[Questions on the material]
A. List every drug named in the news article on methadone abuse in Kentucky.
B. In the news article on methadone abuse, rewrite the paragraph beginning "Methadone, invented in Germany" as a short bulleted list that keeps its main facts.

Top of Text section

Pubdate: Sun, 09 May 2004
Source: Courier-Journal, The (KY)
Copyright: 2004 The Courier-Journal
Contact:  http://www.courier-journal.com/
Details: http://www.mapinc.org/media/97
Author: Alan Maimon, The Courier-Journal

METHADONE ABUSE HITS STATE HARD

345 Deaths In 17 Months Tied To Drug

Methadone Has Become Kentucky's Deadly Drug Of Choice, Investigators And 
Many Coroners Say.

More than 340 Kentuckians have died from overdoses related to the synthetic 
narcotic since January 2003, according to a survey by The Courier-Journal.

A top Eastern Kentucky drug investigator said methadone is replacing 
OxyContin as the region's most abused prescription drug.

Methadone, invented in Germany during World War II as a substitute for 
morphine and used now as a painkiller and to treat heroin addiction, has 
found new popularity because of tighter controls on OxyContin, authorities 
said.

Bottom of Text section
Top of Data for analysis

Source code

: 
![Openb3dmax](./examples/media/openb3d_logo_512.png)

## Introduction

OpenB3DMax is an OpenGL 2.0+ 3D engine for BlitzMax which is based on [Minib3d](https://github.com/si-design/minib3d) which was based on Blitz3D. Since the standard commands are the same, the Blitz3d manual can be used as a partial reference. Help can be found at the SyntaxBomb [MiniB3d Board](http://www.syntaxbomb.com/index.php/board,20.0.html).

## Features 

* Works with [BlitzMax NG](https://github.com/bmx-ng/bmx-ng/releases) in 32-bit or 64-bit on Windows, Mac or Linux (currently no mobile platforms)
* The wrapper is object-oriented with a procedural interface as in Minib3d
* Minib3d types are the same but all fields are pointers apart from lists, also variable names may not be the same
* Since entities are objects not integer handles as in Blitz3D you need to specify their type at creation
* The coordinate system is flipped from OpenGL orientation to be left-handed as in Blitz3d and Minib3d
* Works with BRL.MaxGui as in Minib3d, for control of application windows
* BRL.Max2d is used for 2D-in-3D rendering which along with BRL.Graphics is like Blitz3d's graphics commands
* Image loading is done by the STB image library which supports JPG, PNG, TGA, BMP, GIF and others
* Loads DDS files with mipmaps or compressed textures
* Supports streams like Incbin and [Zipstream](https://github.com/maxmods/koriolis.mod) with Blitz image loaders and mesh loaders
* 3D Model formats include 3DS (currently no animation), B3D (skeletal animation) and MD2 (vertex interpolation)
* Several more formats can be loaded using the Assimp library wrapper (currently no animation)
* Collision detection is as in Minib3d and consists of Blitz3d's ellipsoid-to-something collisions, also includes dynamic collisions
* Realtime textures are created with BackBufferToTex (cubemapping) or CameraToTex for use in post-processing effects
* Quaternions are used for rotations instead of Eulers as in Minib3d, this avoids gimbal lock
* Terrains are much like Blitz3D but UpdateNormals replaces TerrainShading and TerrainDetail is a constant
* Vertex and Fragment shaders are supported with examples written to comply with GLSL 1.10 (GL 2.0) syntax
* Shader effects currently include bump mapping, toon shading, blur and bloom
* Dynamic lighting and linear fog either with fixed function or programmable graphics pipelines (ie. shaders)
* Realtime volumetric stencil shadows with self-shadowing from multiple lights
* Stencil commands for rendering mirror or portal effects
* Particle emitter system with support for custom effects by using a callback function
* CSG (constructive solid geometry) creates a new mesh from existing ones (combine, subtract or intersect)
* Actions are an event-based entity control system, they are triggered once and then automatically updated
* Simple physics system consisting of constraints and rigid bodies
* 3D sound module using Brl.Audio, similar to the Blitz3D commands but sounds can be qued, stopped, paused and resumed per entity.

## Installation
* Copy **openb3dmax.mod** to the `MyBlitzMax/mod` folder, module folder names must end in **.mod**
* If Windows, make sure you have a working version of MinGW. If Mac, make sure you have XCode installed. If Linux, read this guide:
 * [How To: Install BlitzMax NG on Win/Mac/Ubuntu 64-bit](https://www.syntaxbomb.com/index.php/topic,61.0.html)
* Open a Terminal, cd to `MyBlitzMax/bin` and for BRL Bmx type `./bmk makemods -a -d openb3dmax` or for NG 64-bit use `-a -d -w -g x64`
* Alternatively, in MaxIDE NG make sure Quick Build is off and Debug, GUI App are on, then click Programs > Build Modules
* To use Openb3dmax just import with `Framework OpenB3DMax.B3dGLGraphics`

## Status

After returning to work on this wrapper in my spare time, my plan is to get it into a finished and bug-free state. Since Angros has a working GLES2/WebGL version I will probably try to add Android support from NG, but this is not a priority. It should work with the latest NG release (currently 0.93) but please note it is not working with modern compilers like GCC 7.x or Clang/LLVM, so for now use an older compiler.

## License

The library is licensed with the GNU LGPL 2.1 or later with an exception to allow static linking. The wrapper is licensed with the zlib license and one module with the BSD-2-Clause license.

Bottom of Data for analysis

[Solutions]
A.
- Methadone
- OxyContin
- Morphine
- Heroin

B.
- Methadone was invented in Germany during World War II as a substitute for morphine.
- It is now used as a painkiller and to treat heroin addiction.
- Authorities said it has gained new popularity because of tighter controls on OxyContin.